Extracted data entries:
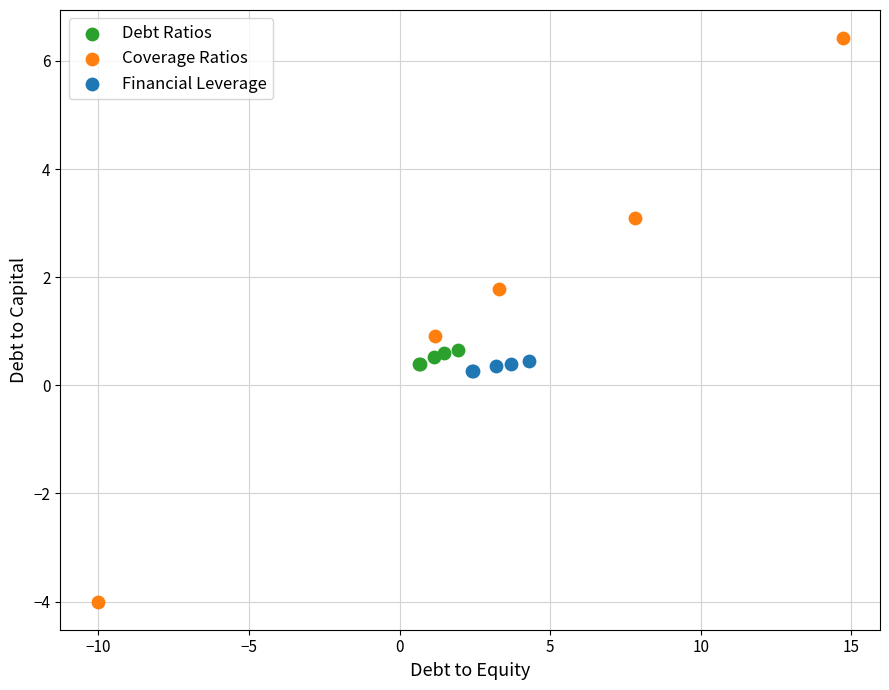

Which series reaches the minimum Y coordinate?

Coverage Ratios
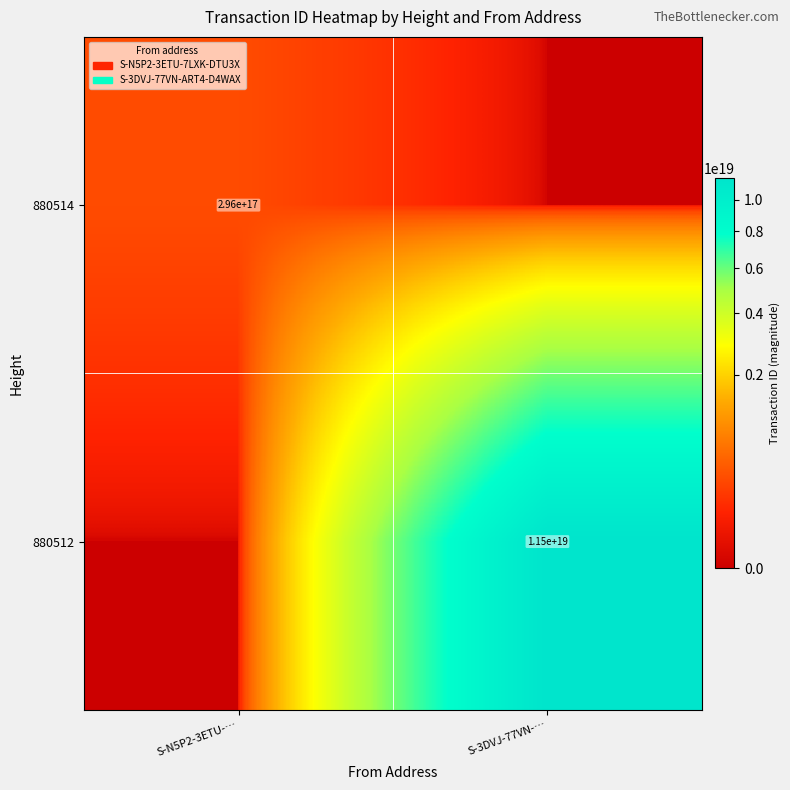

Is it true that 880514 equals 296000000000000000 at S-N5P2-3ETU-…?

True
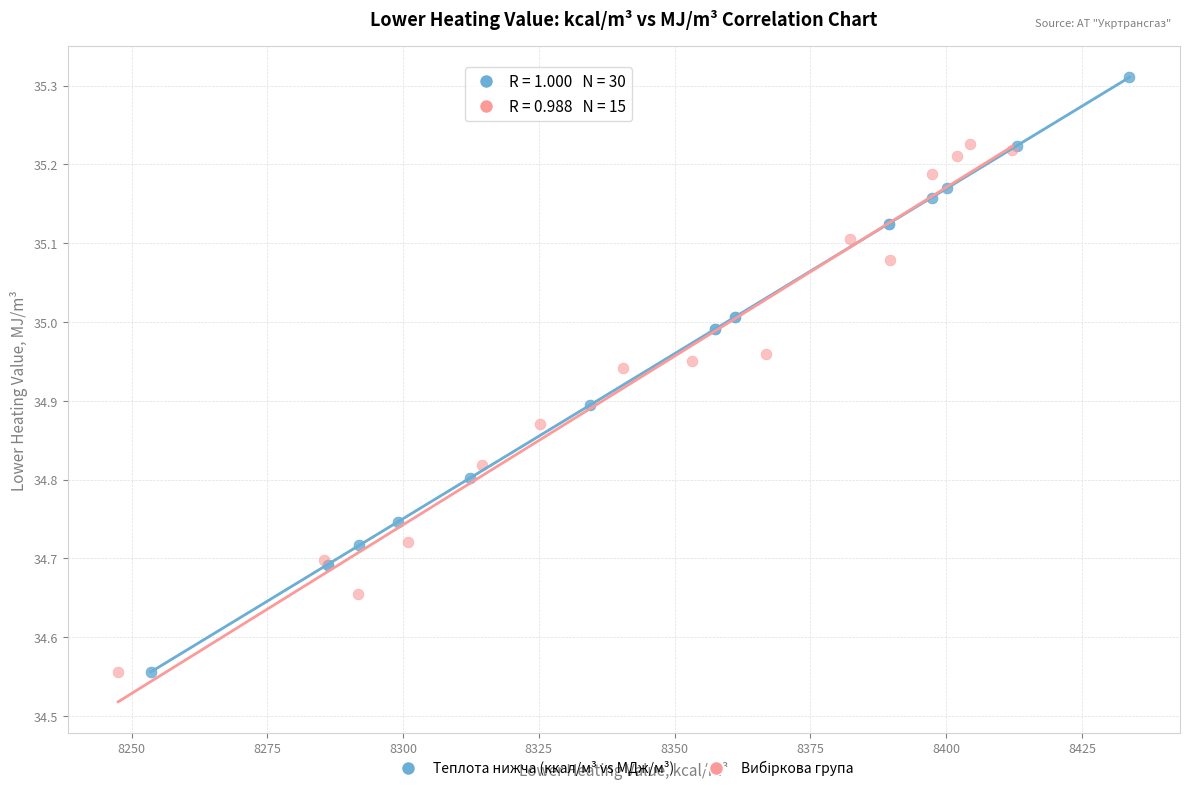

Which series has the largest Y range (max minus min)?

Теплота нижча (ккал/м³ vs МДж/м³)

About this task | Retype all of the data above line for line, leaving out the pictures.

Final answer |
Which series reaches the minimum Y coordinate?

Coverage Ratios

Is it true that 880514 equals 296000000000000000 at S-N5P2-3ETU-…?

True

Which series has the largest Y range (max minus min)?

Теплота нижча (ккал/м³ vs МДж/м³)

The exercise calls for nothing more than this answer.